**Description of the task:** Check each line of the listing for the word "share" and report the ones that have it.

**Data provided:**
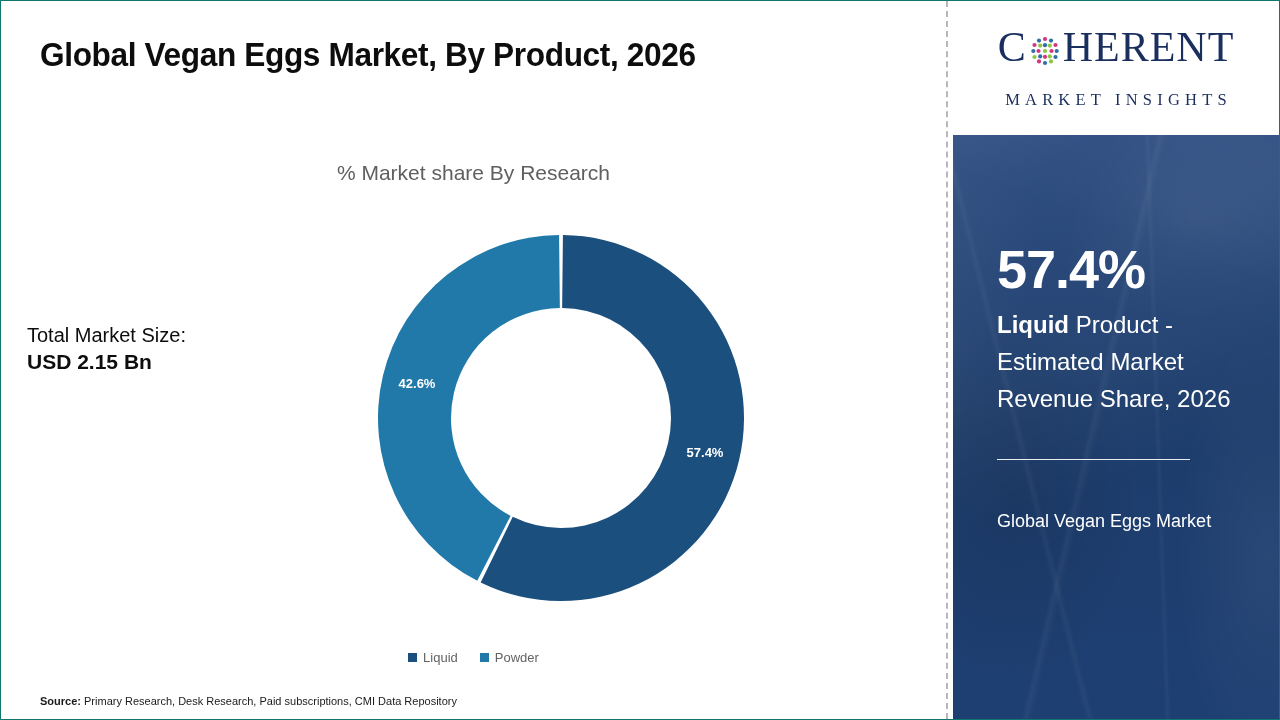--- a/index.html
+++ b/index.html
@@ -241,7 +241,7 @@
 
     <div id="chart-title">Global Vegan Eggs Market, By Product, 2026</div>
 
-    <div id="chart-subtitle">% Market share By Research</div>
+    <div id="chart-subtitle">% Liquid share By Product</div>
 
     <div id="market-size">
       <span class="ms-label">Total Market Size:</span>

* * *

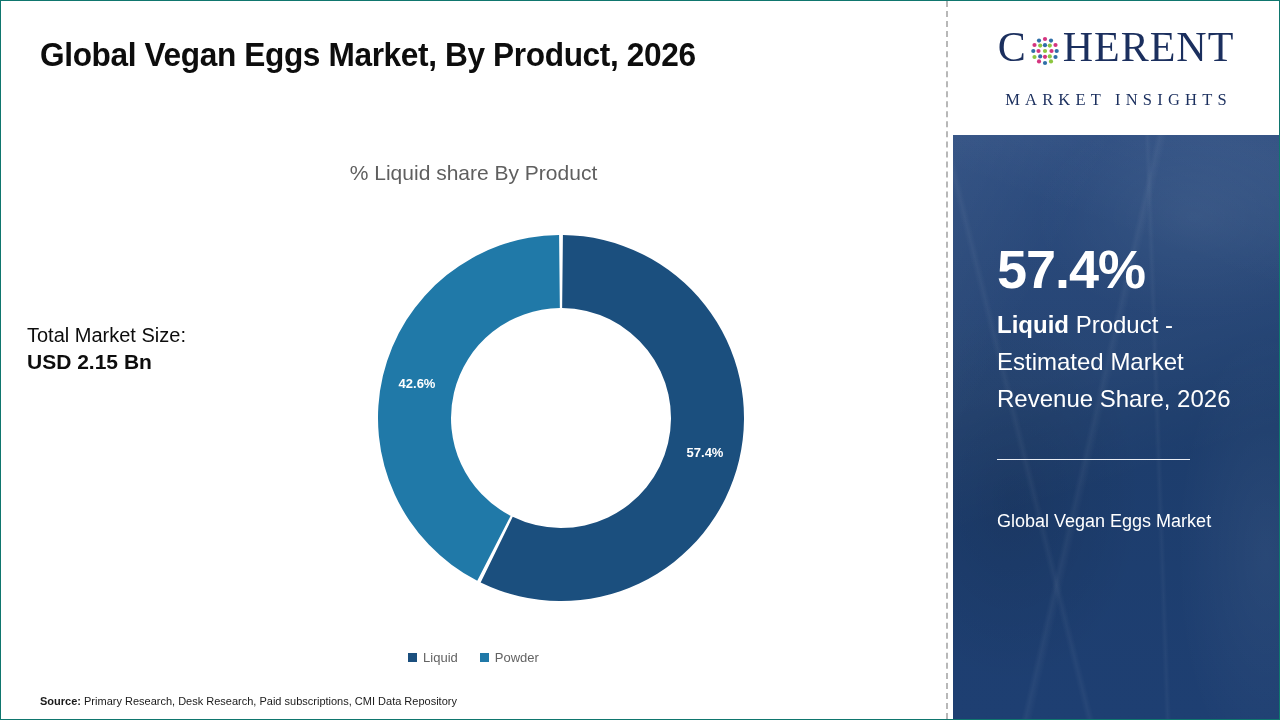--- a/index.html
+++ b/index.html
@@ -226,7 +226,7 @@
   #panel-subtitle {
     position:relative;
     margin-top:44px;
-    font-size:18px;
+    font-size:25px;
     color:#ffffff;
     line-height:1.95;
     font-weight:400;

**Exercise response:**
-    <div id="chart-subtitle">% Market share By Research</div>
+    <div id="chart-subtitle">% Liquid share By Product</div>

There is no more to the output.